= Allowance for Loan and Lease Losses =

US accounting standard

In banking, the Allowance for Loan and Lease Losses (ALLL), formerly known as the reserve for bad debts, is a calculated reserve that financial institutions establish in relation to the estimated credit risk within the institution's assets. This credit risk represents the charge-offs that will most likely be realized against an institution's operating income as of the financial statement end date. This reserve reduces the book value of the institution's loans and leases to the amount that the institution reasonably expects to collect.

The higher the estimated risk of uncollectable assets in the portfolio, the larger the ALLL reserve should be. The allowance is a topic of much regulatory scrutiny, and a review of the ALLL methodology is a significant portion of a financial institution's safety and soundness exam because it is important for federal bank examiners to ensure that an institution has a sufficient amount of capital in the allowance reserve. The allowance is also significant to bank management and directors as it has a large impact on an institution's earnings and capital.

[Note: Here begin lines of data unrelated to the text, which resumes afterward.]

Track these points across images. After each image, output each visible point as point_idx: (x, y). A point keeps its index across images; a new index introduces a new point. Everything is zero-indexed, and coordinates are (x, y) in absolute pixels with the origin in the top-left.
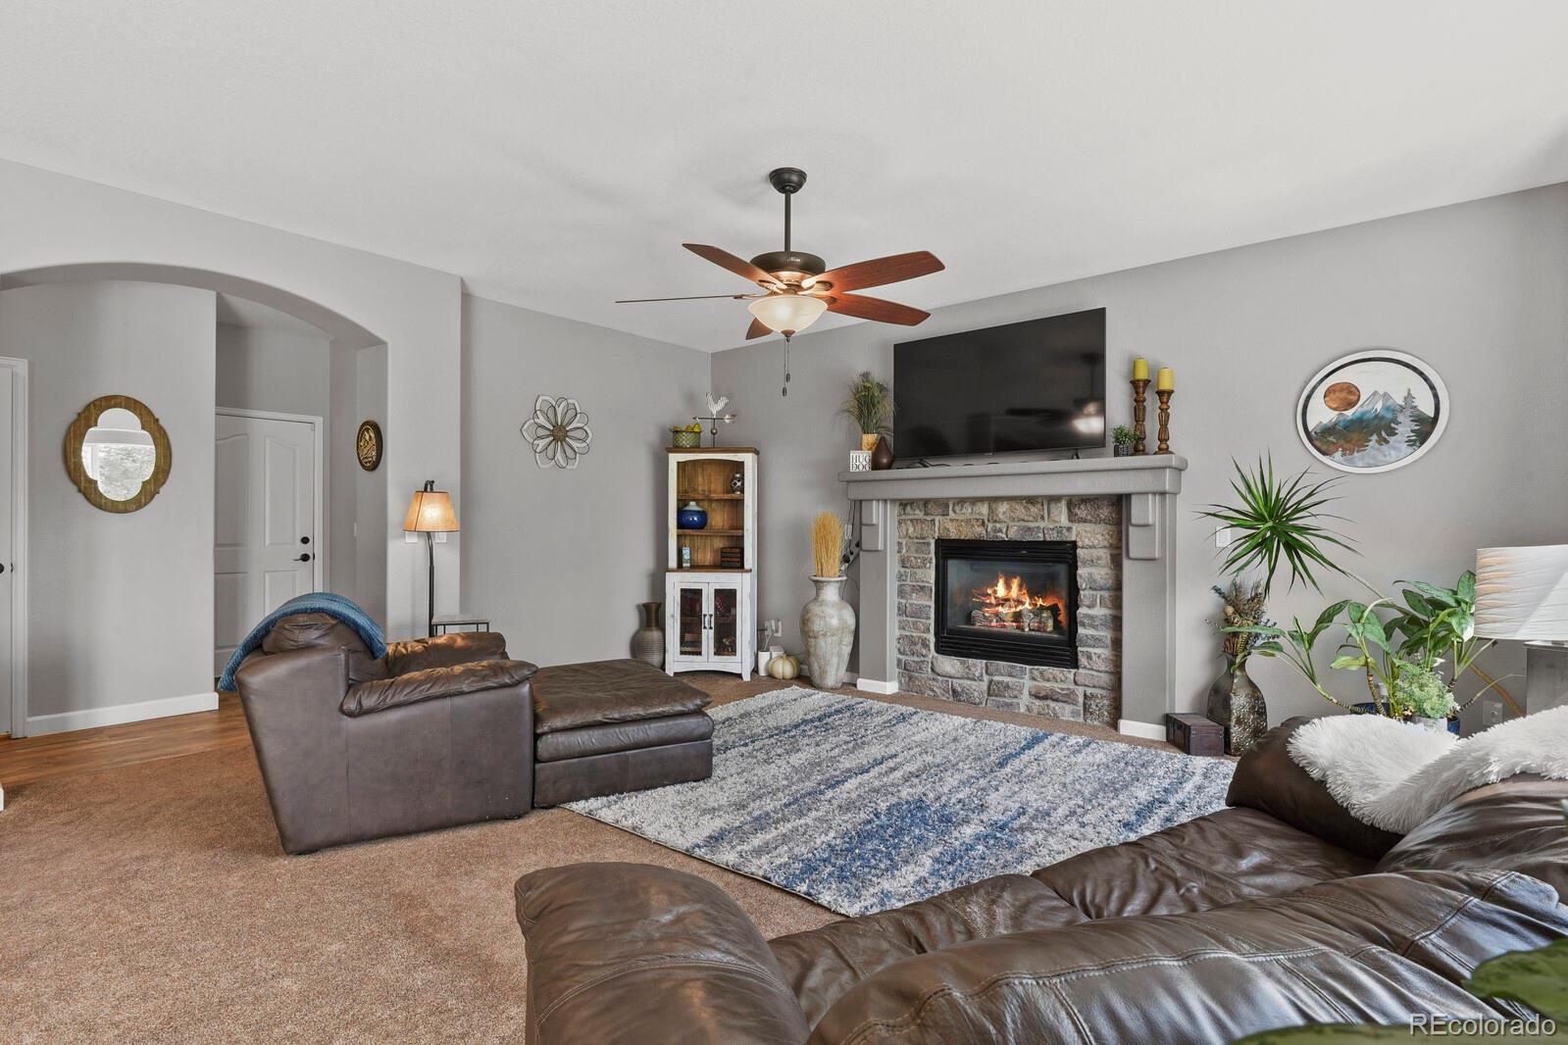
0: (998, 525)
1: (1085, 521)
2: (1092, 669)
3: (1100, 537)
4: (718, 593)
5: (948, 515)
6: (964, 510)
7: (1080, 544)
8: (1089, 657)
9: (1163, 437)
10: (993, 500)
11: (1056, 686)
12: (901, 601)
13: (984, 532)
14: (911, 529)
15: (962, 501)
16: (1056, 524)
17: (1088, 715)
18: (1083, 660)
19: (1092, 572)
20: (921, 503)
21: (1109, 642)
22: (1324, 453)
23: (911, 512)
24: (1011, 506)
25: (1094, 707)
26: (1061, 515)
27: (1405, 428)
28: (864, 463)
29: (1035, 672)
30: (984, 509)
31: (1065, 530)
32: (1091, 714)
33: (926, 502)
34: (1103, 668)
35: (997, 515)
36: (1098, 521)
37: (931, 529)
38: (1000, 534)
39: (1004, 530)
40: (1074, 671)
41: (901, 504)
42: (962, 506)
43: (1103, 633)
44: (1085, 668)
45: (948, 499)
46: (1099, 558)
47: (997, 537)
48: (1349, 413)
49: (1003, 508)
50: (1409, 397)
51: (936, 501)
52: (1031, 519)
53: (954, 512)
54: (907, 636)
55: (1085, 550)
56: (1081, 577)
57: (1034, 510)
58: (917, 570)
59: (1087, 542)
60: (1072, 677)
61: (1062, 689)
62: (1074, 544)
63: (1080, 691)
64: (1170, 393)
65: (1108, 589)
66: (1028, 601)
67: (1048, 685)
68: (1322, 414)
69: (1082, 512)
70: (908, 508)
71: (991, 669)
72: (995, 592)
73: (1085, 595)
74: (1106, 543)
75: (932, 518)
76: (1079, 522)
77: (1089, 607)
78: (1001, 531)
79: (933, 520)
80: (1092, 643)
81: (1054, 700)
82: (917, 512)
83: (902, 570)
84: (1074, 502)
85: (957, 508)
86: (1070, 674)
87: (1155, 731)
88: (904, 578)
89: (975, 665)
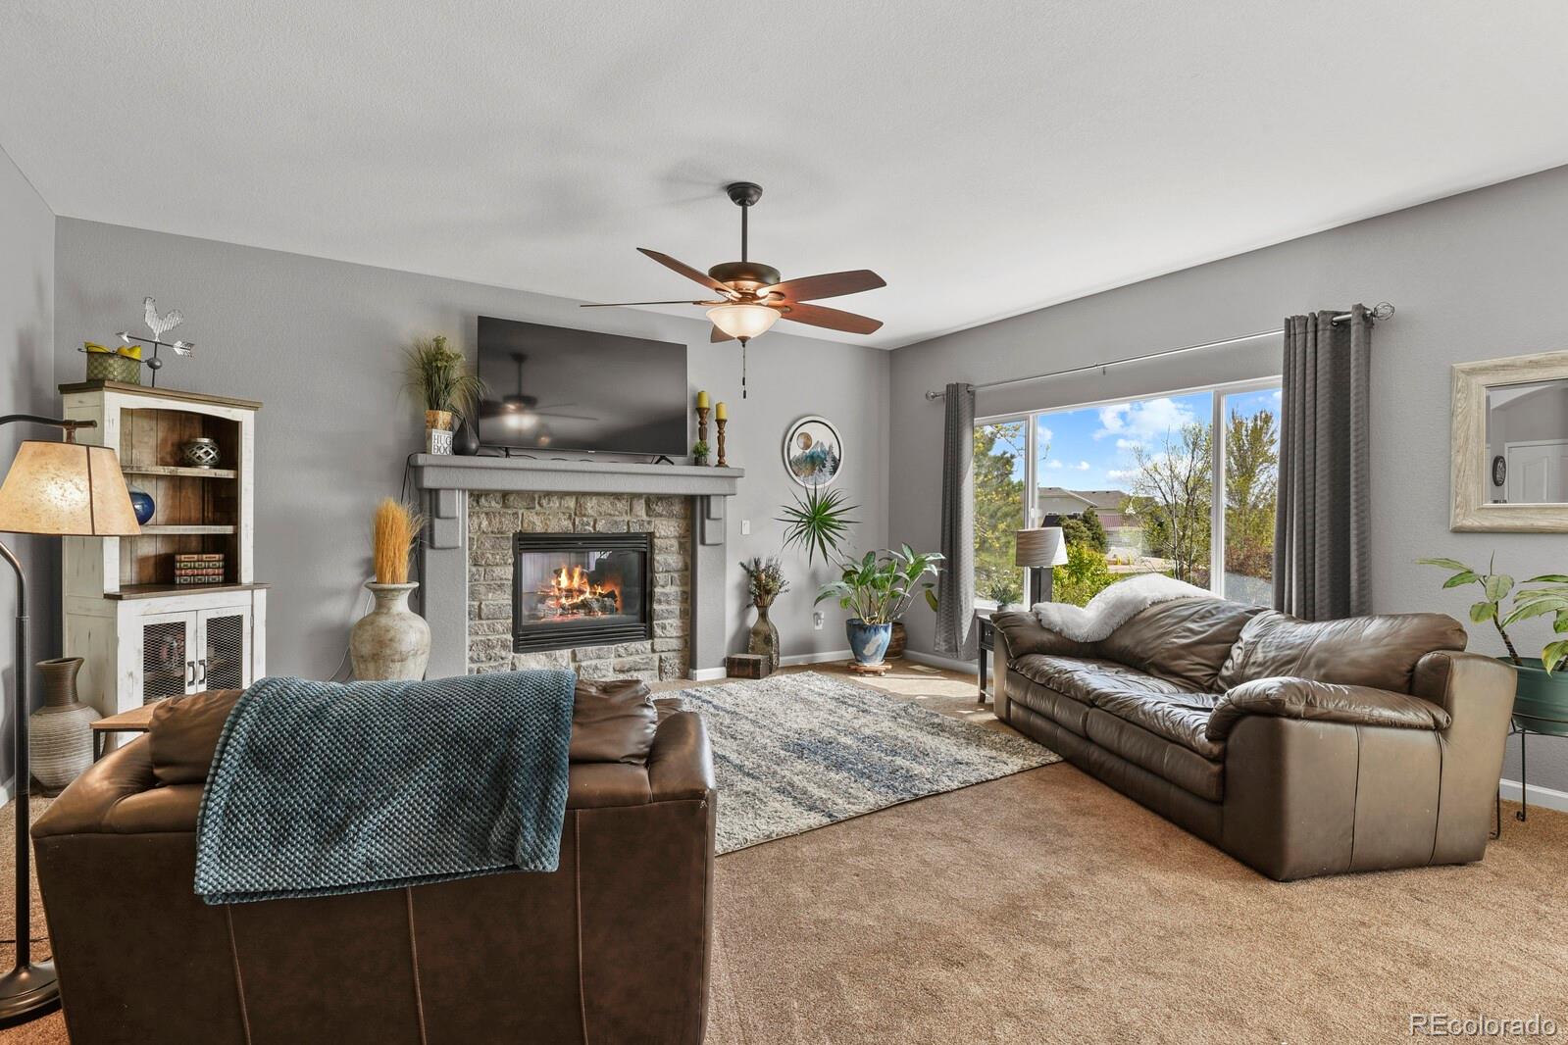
0: (585, 519)
1: (661, 516)
2: (666, 637)
3: (672, 529)
4: (214, 625)
5: (534, 508)
6: (551, 504)
7: (657, 535)
8: (664, 628)
9: (721, 454)
10: (580, 495)
11: (637, 658)
12: (473, 603)
13: (571, 525)
14: (485, 523)
15: (548, 494)
16: (636, 520)
17: (664, 675)
18: (658, 631)
19: (667, 559)
20: (499, 495)
21: (678, 612)
22: (797, 475)
23: (486, 504)
24: (599, 501)
25: (668, 667)
26: (640, 508)
27: (829, 464)
28: (446, 446)
29: (620, 649)
30: (571, 503)
31: (645, 524)
32: (666, 673)
33: (505, 495)
34: (675, 634)
35: (586, 509)
36: (671, 515)
37: (513, 523)
38: (587, 527)
39: (592, 523)
40: (650, 641)
41: (471, 495)
42: (549, 500)
43: (674, 607)
44: (661, 637)
45: (534, 492)
46: (672, 546)
47: (585, 530)
48: (807, 451)
49: (591, 505)
50: (831, 447)
51: (519, 493)
52: (617, 513)
53: (541, 505)
54: (481, 641)
55: (662, 541)
56: (658, 562)
57: (619, 505)
58: (494, 568)
59: (663, 533)
60: (649, 647)
61: (643, 659)
62: (651, 535)
63: (656, 657)
64: (725, 421)
65: (678, 571)
66: (588, 590)
67: (631, 658)
68: (796, 451)
69: (659, 508)
70: (483, 500)
71: (579, 656)
72: (559, 583)
73: (660, 577)
74: (677, 535)
75: (515, 510)
76: (656, 516)
77: (663, 587)
78: (588, 524)
79: (516, 513)
80: (665, 615)
81: (635, 670)
82: (493, 504)
83: (474, 569)
84: (651, 500)
85: (544, 502)
86: (647, 644)
87: (719, 672)
88: (477, 577)
89: (562, 656)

An important regulatory statement describing the ALLL is the 2006 Interagency Policy Statement, jointly issued by the Office of the Comptroller of the Currency (OCC), the Board of Governors of the Federal Reserve System, the Federal Deposit Insurance Corporation (FDIC), the National Credit Union Administration (NCUA) and the Office of Thrift Supervision (OTS). In this statement, the regulators label the ALLL as one of the most significant estimates in an institution's financial statements and regulatory reports, and they advise:

“Because of its significance, each institution has a responsibility for developing, maintaining, and documenting a comprehensive, systematic, and consistently applied process for determining the amounts of the ALLL and the provision for loan and lease losses (PLLL). To fulfill this responsibility, each institution should ensure controls are in place to consistently determine the ALLL in accordance with GAAP, the institution’s stated policies and procedures, management’s best judgment and relevant supervisory guidance.”

==Frequency of review==

The allowance for loan and lease losses is calculated by a financial institution at the end of each quarter or more often if it is justified by the institution's loan review process or an analysis of loan performance.

==Methodology==

The methodology that a financial institution uses to estimate its reserve is influenced by the size of the institution, organizational structure, business strategies, loan portfolio makeup, loan analysis and administration policies, and management information systems. The variability in how a financial institution can the reserve can lead to challenges in estimating the ALLL, inconsistencies in how it is calculated over time, or confusion when presenting the reserve to the financial institution's board or examiners.

==Common challenges==

Some of the general challenges that financial institutions face with regards to the ALLL estimation include the manual, time-intensive nature of the reserve estimation process each month or quarter; producing adequate documentation and disclosures; incorporating new accounting standards and regulations released by FASB and federal regulatory bodies, and increased scrutiny on the assumptions used to determine the ASC 450-20 and ASC 310-10-35 reserves.

The Financial Accounting Standards Board (FASB) has announced plans to change the way banks account for the impairment of assets in the ALLL. The final ruling, the Current Expected Credit Losses (CECL) model, was released in June 2016.